I'm not sure how to handle this... As you imply, things get complicated. Perhaps my first approach should be to try and come up with a test for temporal autocorrelation. Although even this gets tricky, because I am sure that the periodicity of monthly temperatures in the measured climate station data will show a high degree of autocorrelation over the year. Perhaps being able to show a similar degree of autocorrelation in the mvnrnd modeled data would reduce some of my concerns?

>
>
> > 2. Should I be applying the the variance multiplier to all elements of
> > the covariance matrix, or only to the diagonal (variances of the
> > covariance matirx)?
>
> It sounds like what you want is to inflate the variances, while preserving the >correlation.

That is correct.
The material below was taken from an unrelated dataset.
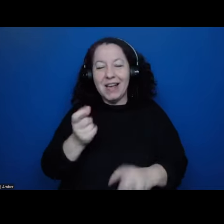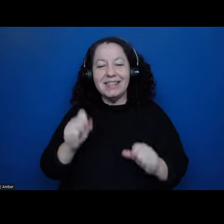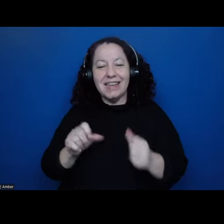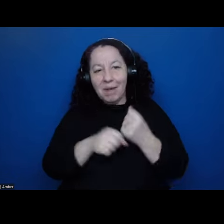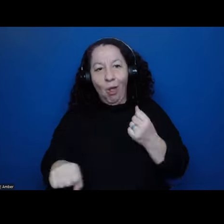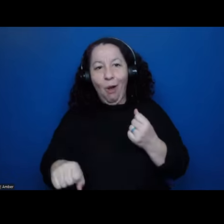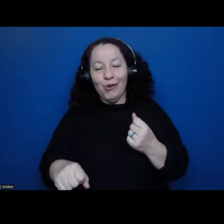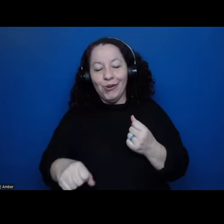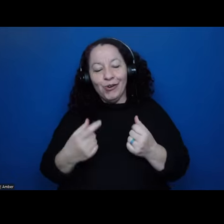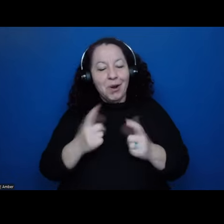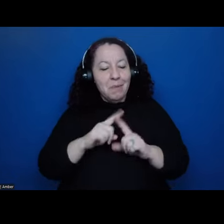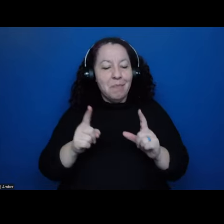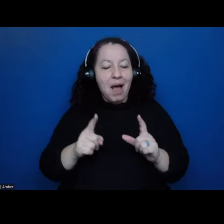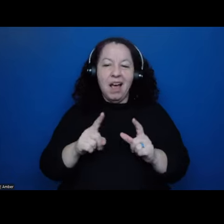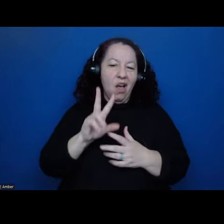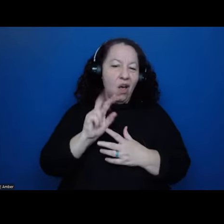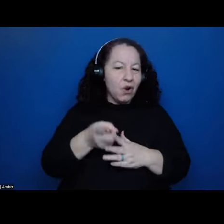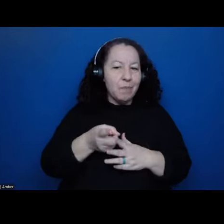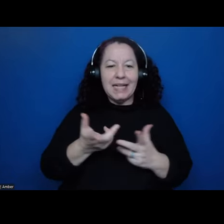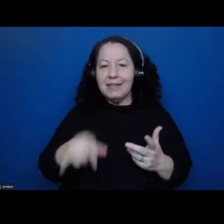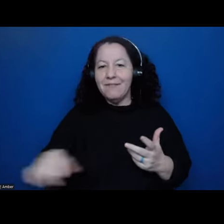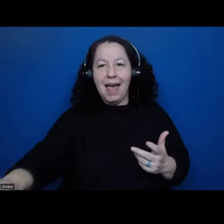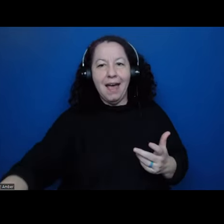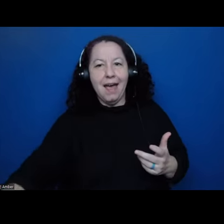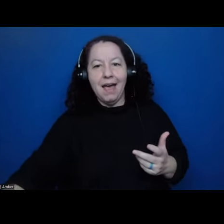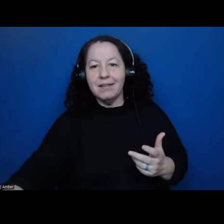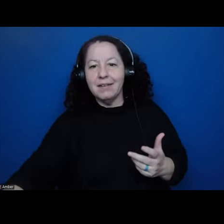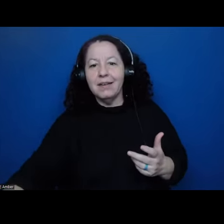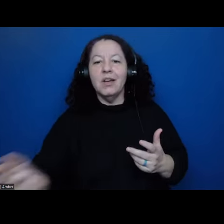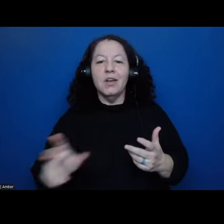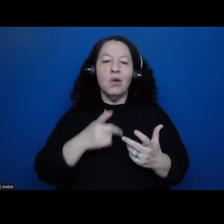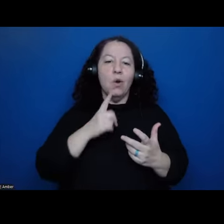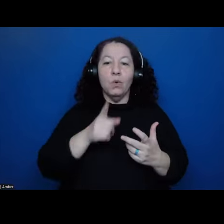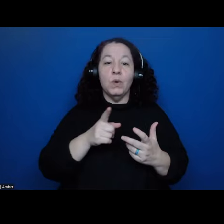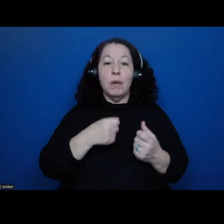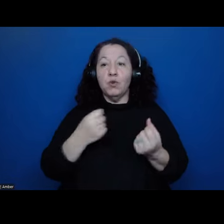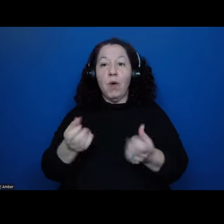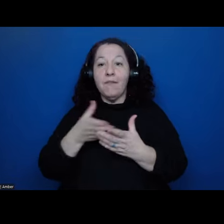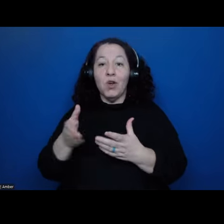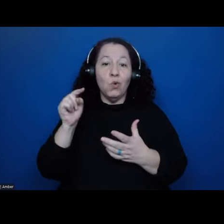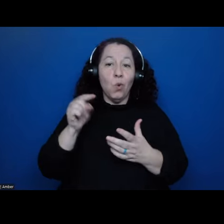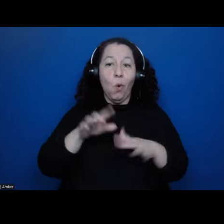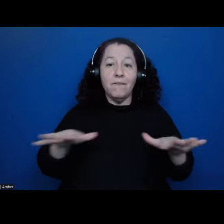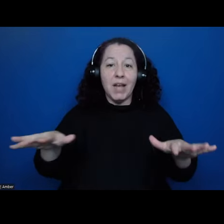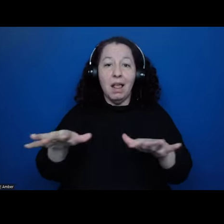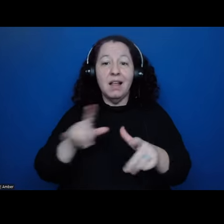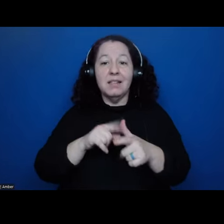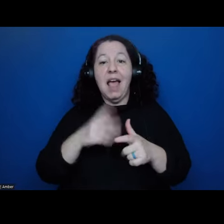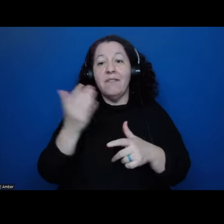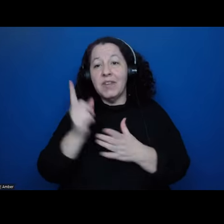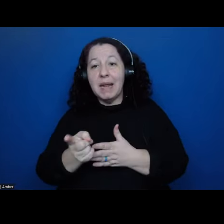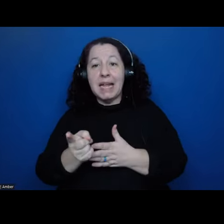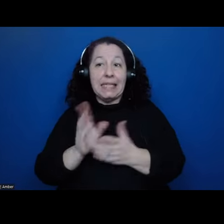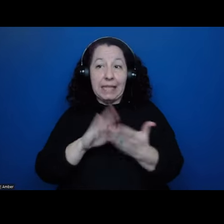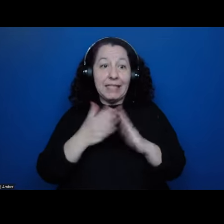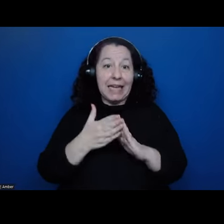but like a half hour of that would be riding through cornfields and 15 minutes through sort of city. Um, and now that's really changed.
Although to be more specific, I am gradually inflating the variances with a 200 year (2400 month) "ramp".

>That implies that you need to scale the off-diag terms in the cov matrix. I
>believe what you should do is multiply the original cov matrix elementwise by >sqrt(varscale)*sqrt(varscale'), assuming varscale is a col vector. If you have a scalar >scale factor, then it's much simpler -- all you need do is scale the entire cov matrix.

I think I have a scalar-scalar factor, but I'm not entirely sure what you mean here. Below is an example of my covariance matrix and an example multiplier matrix:

The covariance matrix:

climate_sigma <4x4x12 double>

val(:,:,1) =

1.0000 0.9362 0.9162 -0.1859
0.9362 1.0000 0.7189 -0.1899
0.9162 0.7189 1.0000 -0.1995
-0.1859 -0.1899 -0.1995 1.0000

val(:,:,2) =

1.0000 0.9391 0.8761 -0.2509
0.9391 1.0000 0.6589 -0.1961
0.8761 0.6589 1.0000 -0.3211
-0.2509 -0.1961 -0.3211 1.0000

..
..
..

val(:,:,12) =

1.0000 0.9061 0.6831 -0.2267
0.9061 1.0000 0.3790 -0.1647
0.6831 0.3790 1.0000 -0.2576
-0.2267 -0.1647 -0.2576 1.0000

(climate_sigma gets duplicated with "repmat" to become a <4x4x2400 double> named sigmaPost)
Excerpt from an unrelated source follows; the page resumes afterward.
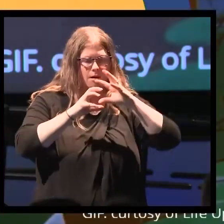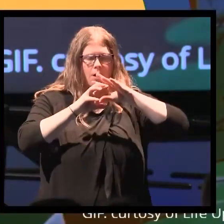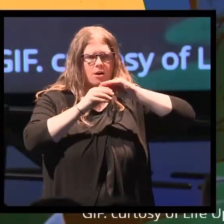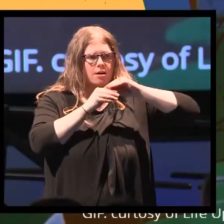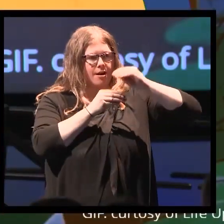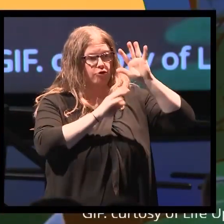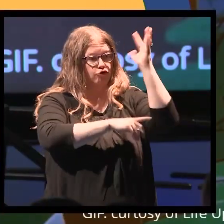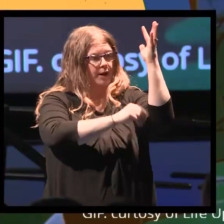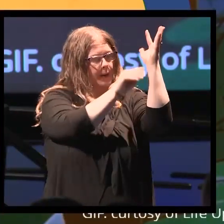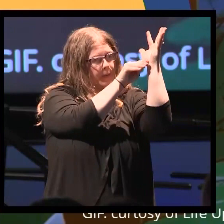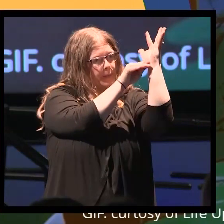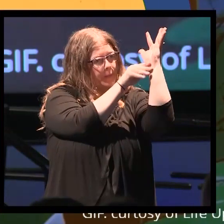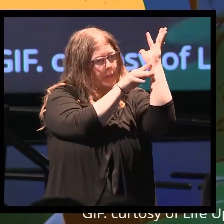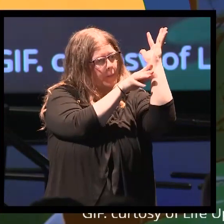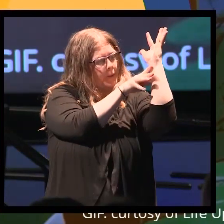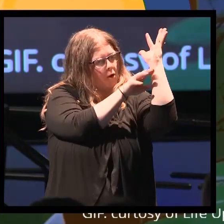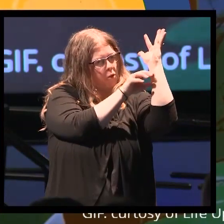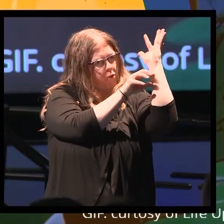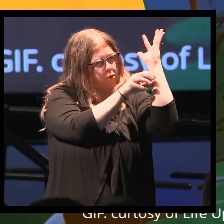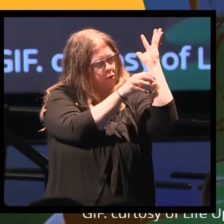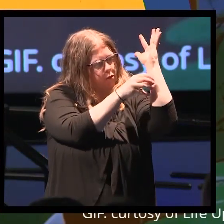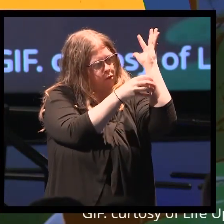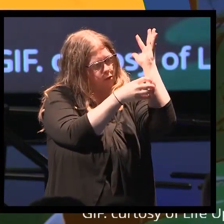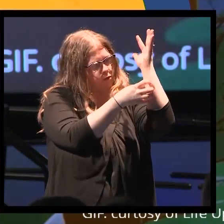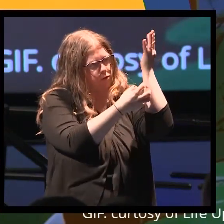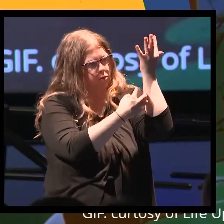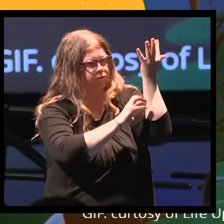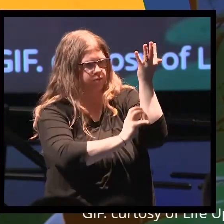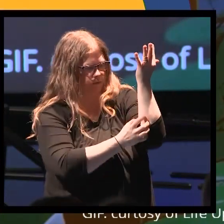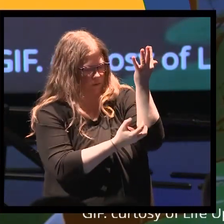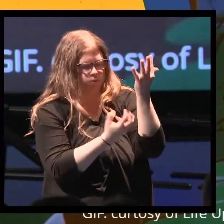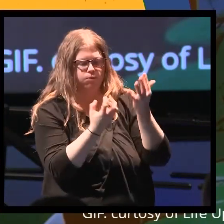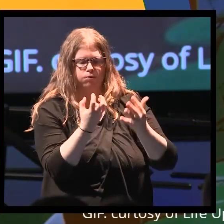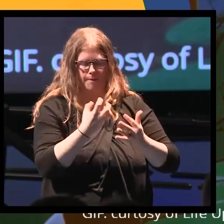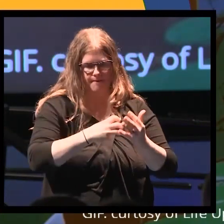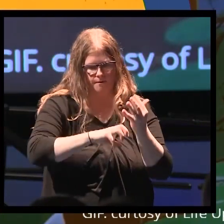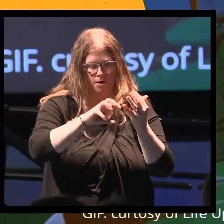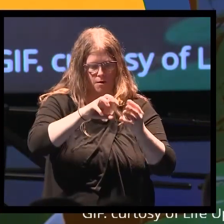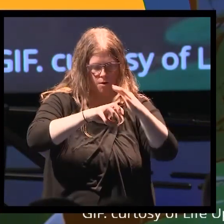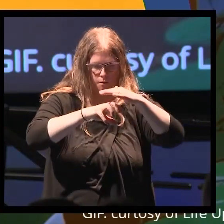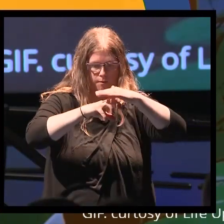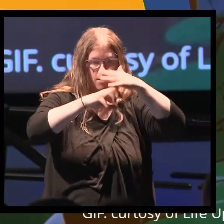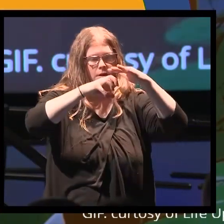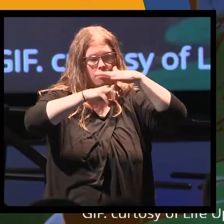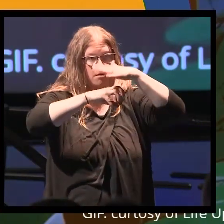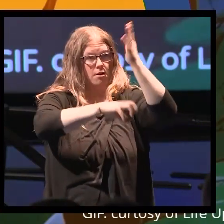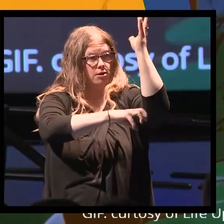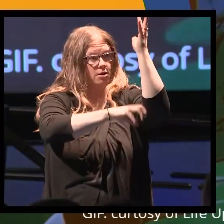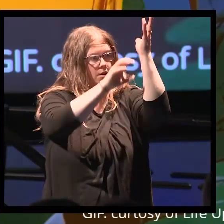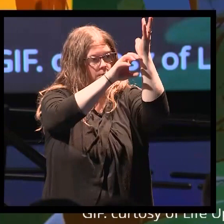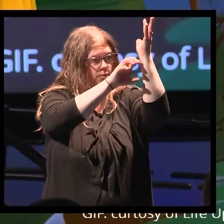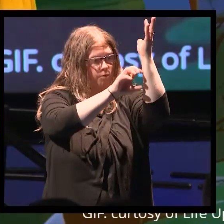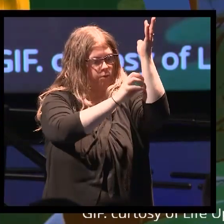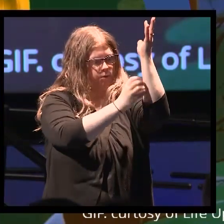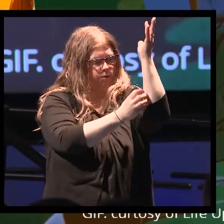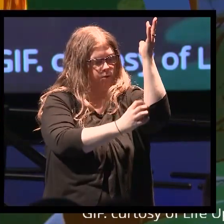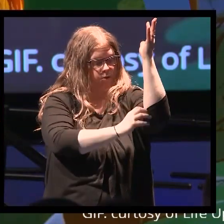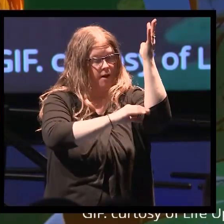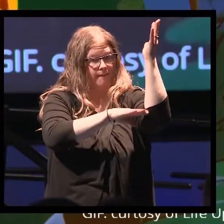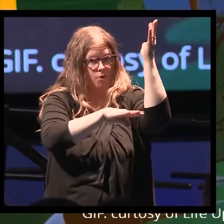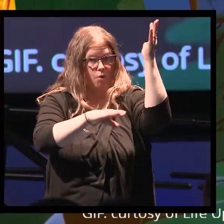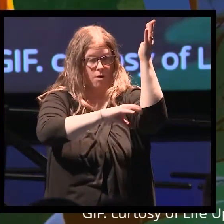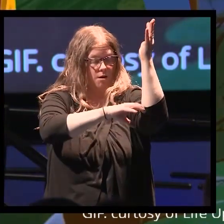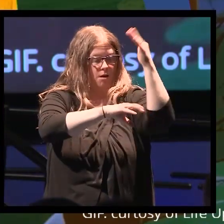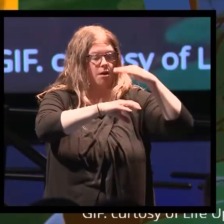tree sap. That tree falls over, is buried, and that sap is fossilized and turned into a gemstone. Amber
Here is the covariance multiplier:

covarInc7 <4x4x2400 double>

val(:,:,1) =

1.0025 1.0025 1.0025 1.0025
1.0025 1.0025 1.0025 1.0025
1.0025 1.0025 1.0025 1.0025
1.0025 1.0025 1.0025 1.0025


val(:,:,2) =

1.0050 1.0050 1.0050 1.0050
1.0050 1.0050 1.0050 1.0050
1.0050 1.0050 1.0050 1.0050
1.0050 1.0050 1.0050 1.0050

..
..
..

val(:,:,2400) =

7 7 7 7
7 7 7 7
7 7 7 7
7 7 7 7

Then I multiply to two matrices with the .* operator

sigmaPost.*covarInc7; % apply covriance increase here

I think this is what you are referring to when you use the phrase scalar-scalar multiplication?

>
> Hope this helps.
From: Peter Perkins on
On 1/26/2010 3:14 PM, Kirk wrote:

>> That implies that you need to scale the off-diag terms in the cov
>> matrix. I believe what you should do is multiply the original cov
>> matrix elementwise by >sqrt(varscale)*sqrt(varscale'), assuming
>> varscale is a col vector. If you have a scalar >scale factor, then
>> it's much simpler -- all you need do is scale the entire cov matrix.
>
> I think I have a scalar-scalar factor, but I'm not entirely sure what
> you mean here.

All I meant was that if you have a cov matrix S for X1, X2, and X3, then a cov matrix for a1*X1, a2*X2, and a3*X3 is ([a1;a2;a3]*[a1,a2,a3]).*S, and the variances along the diagonal of that are inflated by [a1^2,a2^2,a3^3]. The correlation matrix among a1*X1, a2*X2, and a3*X3 is the same as that for X1, X2, and X3.

And if a1==a2==a3, i.e., you have a scalar scale factor a, then all you need is a^2*S.

It's up to you what you mean by "variance multiplier", but I would think you would want to do something like the above.